Il Joker sorrideva e ringhiava al tempo stesso, nel vedere la propria creatura posare le sue pallide mani su quel corpo insignificante, ansimando in attesa. Le iridi di giada di uno incastonate in quelle celesti dell'altro, che sospirava di rimando nel vedere quale reazione poteva suscitare in lui.
Levi voleva compiacerlo subito e intimava Harley di farla finita, ma il suo alter-ego dominante non voleva saperne. Ne voleva ancora, di quella luce malata e folle che illuminava le iridi dell'uomo. Lo eccitava fino all'estremo, mentre afferrava le ciocche color cioccolato dello sconosciuto alla sue mercé: ne sentiva il respiro pesante, il calore che aumentava, la vena pulsante sul suo collo.

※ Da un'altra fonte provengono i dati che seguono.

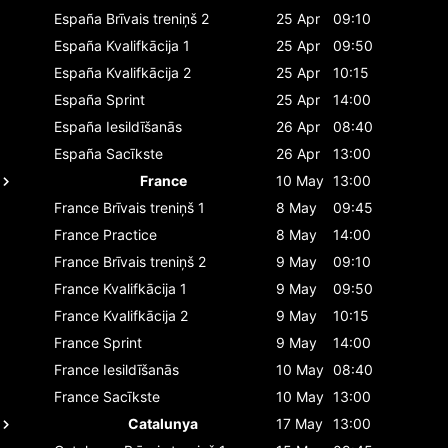
España
Brīvais treniņš 2
25 Apr
09:10
España
Kvalifkācija 1
25 Apr
09:50
España
Kvalifkācija 2
25 Apr
10:15
España
Sprint
25 Apr
14:00
España
Iesildīšanās
26 Apr
08:40
España
Sacīkste
26 Apr
13:00
France
10 May
13:00
France
Brīvais treniņš 1
8 May
09:45
France
Practice
8 May
14:00
France
Brīvais treniņš 2
9 May
09:10
France
Kvalifkācija 1
9 May
09:50
France
Kvalifkācija 2
9 May
10:15
France
Sprint
9 May
14:00
France
Iesildīšanās
10 May
08:40
France
Sacīkste
10 May
13:00
Catalunya
17 May
13:00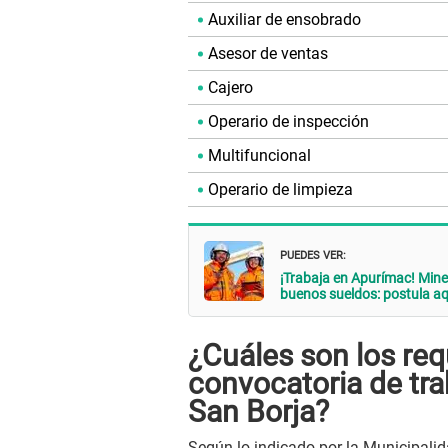
Auxiliar de ensobrado
Asesor de ventas
Cajero
Operario de inspección
Multifuncional
Operario de limpieza
PUEDES VER:
¡Trabaja en Apurímac! Min
buenos sueldos: postula aq
¿Cuáles son los requ
convocatoria de tra
San Borja?
Según lo indicado por la Municipalid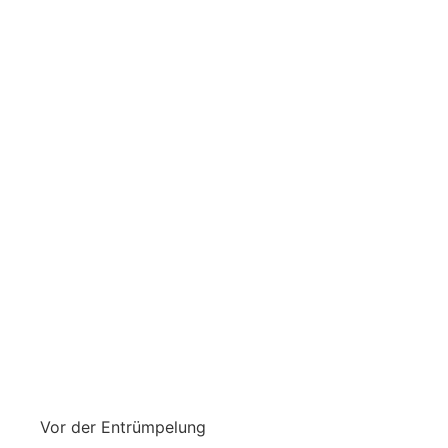
Vor der Entrümpelung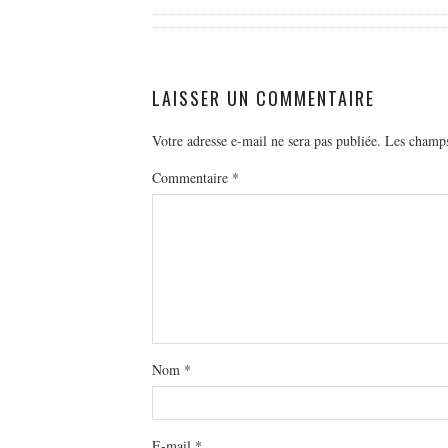
LAISSER UN COMMENTAIRE
Votre adresse e-mail ne sera pas publiée.
Les champs
Commentaire
*
Nom
*
E-mail
*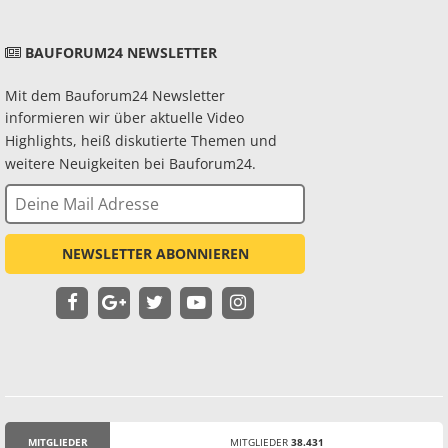
BAUFORUM24 NEWSLETTER
Mit dem Bauforum24 Newsletter
informieren wir über aktuelle Video
Highlights, heiß diskutierte Themen und
weitere Neuigkeiten bei Bauforum24.
NEWSLETTER ABONNIEREN
MITGLIEDER
MITGLIEDER
38.431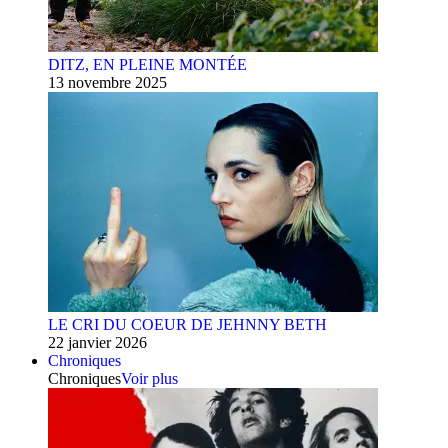
DITZ, EN PLEINE MONTÉE
13 novembre 2025
LE CRI DU COEUR DE JEHNNY BETH
22 janvier 2026
Chroniques
Chroniques
Voir plus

E quando lo chiamò, insozzando il suo nome pronunciandolo con la sua sporca lingua, vide il Joker irrigidirsi e seppe che il tempo dei giochi era finito.
«Harley...»
La presa del giullare si rafforzò e, coperto dal trambusto della musica assordante che rimbombava nella sala, lo schiocco secco del suo collo che si spezzava lo attraversò da capo a piedi.

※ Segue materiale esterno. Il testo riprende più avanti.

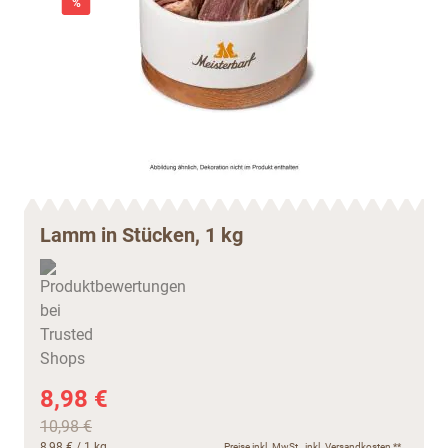
%
Lamm in Stücken, 1 kg
8,98 €
10,98 €
8,98 €
/ 1 kg
Preise inkl. MwSt., inkl.
Versandkosten
**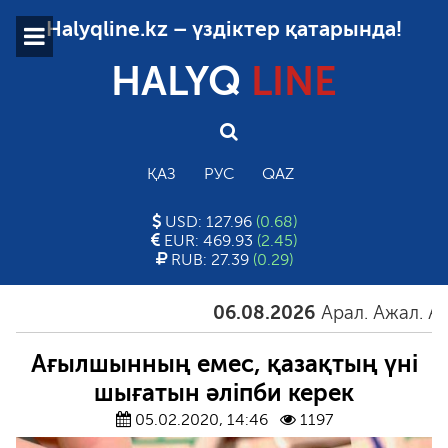
Halyqline.kz – үздіктер қатарында!
HALYQ
LINE
ҚАЗ
РУС
QAZ
USD: 127.96
(0.68)
EUR: 469.93
(2.45)
RUB: 27.39
(0.29)
06.08.2026
Арал. Ажал. Айғақ
Ағылшынның емес, қазақтың үні
шығатын әліпби керек
05.02.2020, 14:46
1197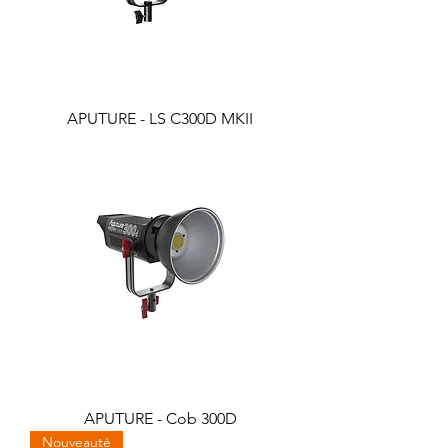
APUTURE - LS C300D MKII
APUTURE - Cob 300D
Nouveauté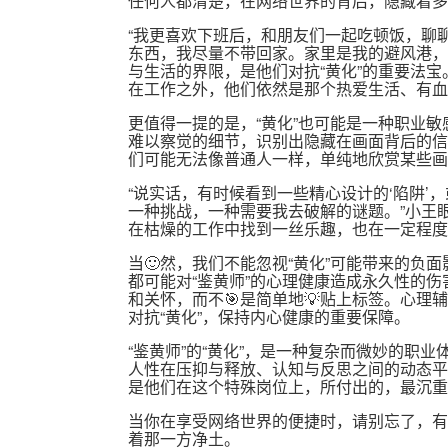
任何人都清楚，在网络世界的背后，隐藏着多
“我更喜欢下班后，和朋友们一起吃顿饭，聊
东西，我尽量不带回家。家里是我的避风港，
与生活的界限，是他们对抗“黄化”的重要法宝
在工作之外，他们依然是那个热爱生活、有血
更值得一提的是，“黄化”也可能是一种职业
难以察觉的细节，识别出隐藏在画面背后的信
们可能无法像普通人一样，单纯地欣赏某些画
“说实话，有时候看到一些精心设计的‘陷阱’
一种挑战，一种需要我去破解的谜题。”小王
在枯燥的工作中找到一丝乐趣，也在一定程度
当🙂然，我们不能忽视“黄化”可能带来的负
都可能对“鉴黄师”的心理健康造成永久性的
和关怀，而不🎯是简单地💡贴上标签。心
对抗“黄化”，保持内心健康的重要保障。
“鉴黄师”的“黄化”，是一种复杂而微妙的职
人性在压抑与释放、认知与反思之间的动态平
是他们在这个特殊岗位上，所付出的，最沉重
当你在享受网络世界的便捷时，请别忘了，有
着那一方净土。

Harley e il Joker emisero all'unisono un gemito liberatorio, la vita del povero sciocco che aveva osato posare gli occhi sulla proprietà del criminale che scivolava via, prima che l'ex psichiatra si aggrappasse velocemente all'anello e quel corpo esanime cadesse al suolo.
La risata del Re di Gotham, agghiacciante, attraversò l'etere e il Pinguino ripensò a ciò che aveva detto al complice di tante malefatte poco prima. Forse un sentimento per qualcuno - o qualcosa - lo provava davvero. Contro ogni pronostico aveva trovato una persona malata quanto lui, folle abbastanza da stare al suo fianco e condividere la stessa sete di sangue e caos che lo muoveva. Una persona che, a quanto pareva, era l'incarnazione dei suoi desideri più reconditi, delle sue voglie più perverse. La personificazione delle sue paure, persino.
Ingurgitò un'altra sardina, mentre Harley Quinn si muoveva aggraziatamente sulla platea, sfiorandola senza mai concedersi perché era solo ed esclusivamente del Joker e, allo stesso modo, il Joker era suo soltanto.